- The American International Building (centre)
- Interactive map of the American International Building, Singapore area

General information
- Coordinates: 1°16′55″N 103°51′04″E﻿ / ﻿1.28206°N 103.8511°E
- Groundbreaking: October 1955
- Construction started: 26 April 1956
- Completed: December 1957
- Opening: 19 April 1958

Design and construction
- Architecture firm: John Graham & Company and Swan & Maclaren Architects
- Main contractor: Paul Y. Construction

= American International Building, Singapore =

Office building in Singapore

American International Building was an office building at the corner of Robinson Road and Telegraph Street in Singapore. Opened in 1958, it housed the Singapore offices of American International Assurance. It was demolished to make way for the AIA Tower.

==History==
The clearing of the site at the junction of Robinson Road and Telegraph Street began in November 1953. Construction was estimated to cost more than $5 million and the building was to be 12-storeys tall. The ground floor was to be "devoted to garden space" and the entire building was to be air-conditioned. American International Assurance was to occupy the ground and mezzanine floors following its completion. In the meantime, the company had its offices housed in the newly completed Finlayson House. Piling work for the building, which was to be completed by May 1957, began in October 1955. Then-Commissioner-General for Southeast Asia Robert Heatlie Scott laid its foundation stone on 26 April 1956.

The building was designed by architectural firms John Graham & Company and Swan & Maclaren Architects while Paul Y. Construction served as the general contractors. The materials used in the construction included granite sourced from Sweden, marble sourced from Italy, aluminium sourced from England, electronic lift controls and air-conditioning made in the United States and wood veneers and screens made in Japan. The land on which the building was to be built was reclaimed. During construction, part of an old seawall erected around 1843 was uncovered. The building featured aluminium sheathes designed as horizontal and vertical louvres, which were "angled to keep out the sun's direct rays but at the same time to admit ample light."

Over three-quarters of the 12,000 sqft ground floor was occupied by a car park and a garden that was "framed by marble walls, aluminium grilles and stainless steel columns, while the rest of the floor featured a marble lift lobby and a staircase leading to the second storey. The building featured three lifts, accompanied by recessed ceiling fixtures, which could travel 500ft per minute. The floors were covered with terrazzo tiles "tinted a pleasantly warm tan". Acoustic tiles were used on the ceilings to "reduce noise to the minimum and achieve the resultant efficiency from employees. Every floor had 46 telephone outlets, water fountains powered with electricity and a mail chute. Shower stalls offering both hot and cold water, an "entirely new feature in Singapore office buildings", were also installed on every floor.
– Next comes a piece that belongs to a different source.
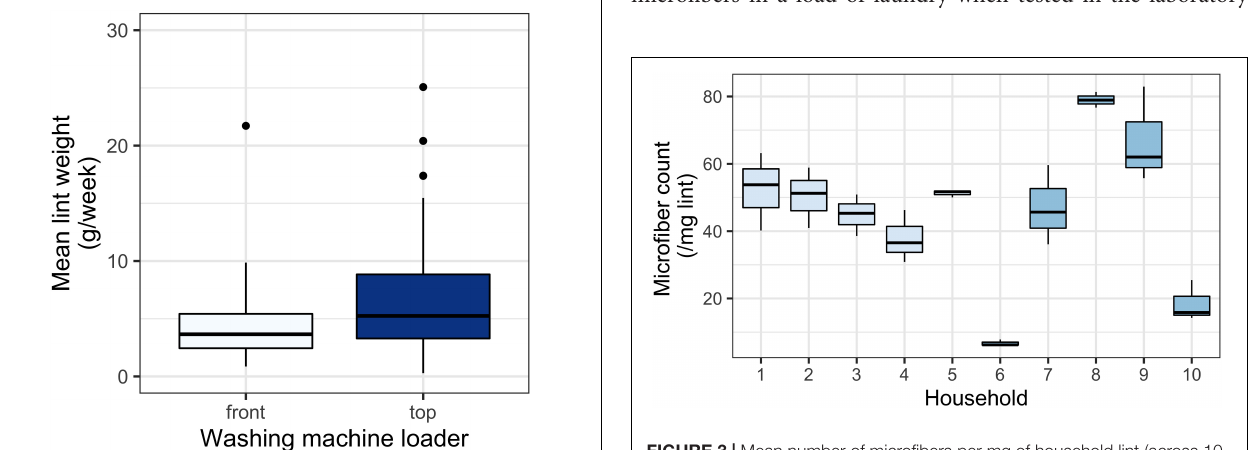
Frontiers in Marine Science |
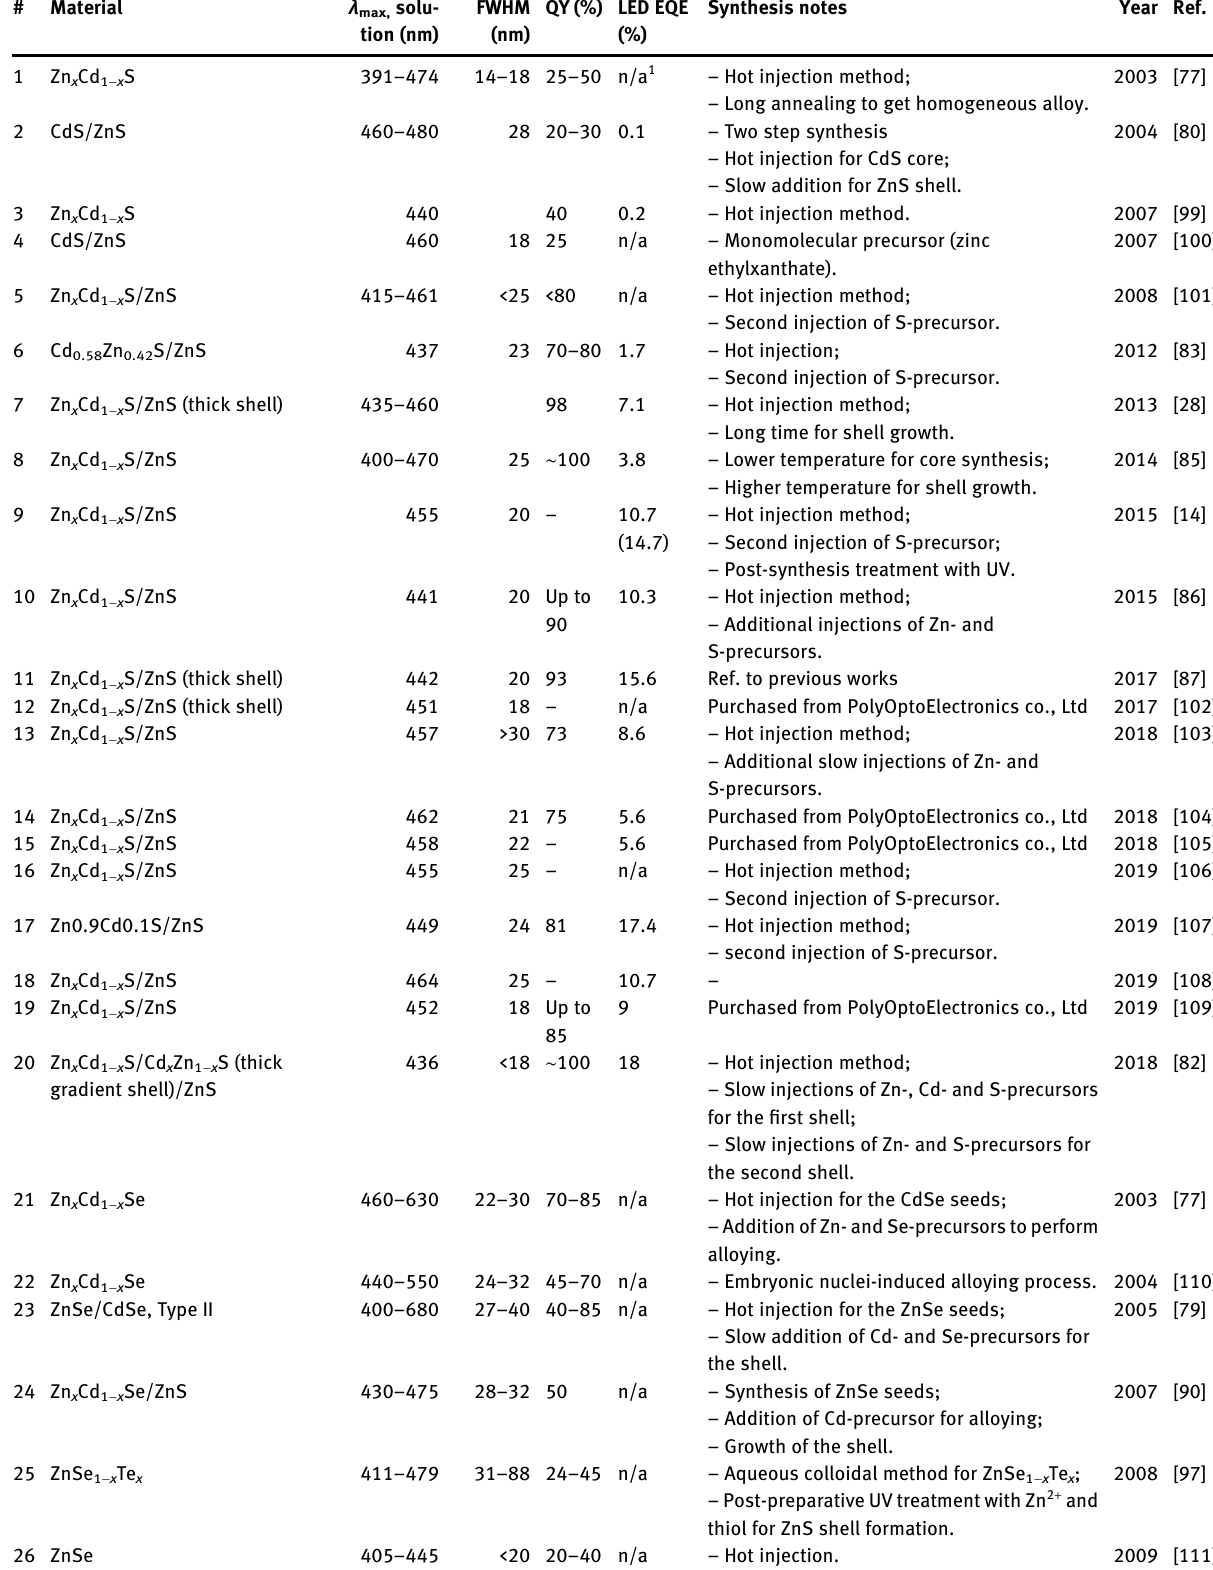
Table  : A II B VI blue emitting luminescent nanoparticles, their PL/EL and synthesized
The building was completed in December 1957 and opened on 19 April 1958 by Robert Heatlie Scott. The opening ceremony was attended by over 700 guests. By 3 January of that year, American International Assurance, as well as several other tenants, had already moved into the building. It was "one of the tallest buildings in Singapore". The offices of the Japan External Trade Organization in Singapore were also housed in the building. On the night of 9 November 1987, an explosion occurred at the building that shattered the glass and damaged the pavement at the front entrance but caused no injuries. A second explosion which caused minimal damage occurred hours after. In both cases, the explosive devices were hidden in flower pots and troughs.

In September 1989, it was announced that the building was to be demolished in the following year to make way for the construction of a skyscraper modelled after the America International Building in New York City. By then, the building had been "dwarfed by surrounding skyscrapers such as the OUB Centre and the OCBC Centre in nearby Raffles Place." The AIA Tower was officially opened in 1993.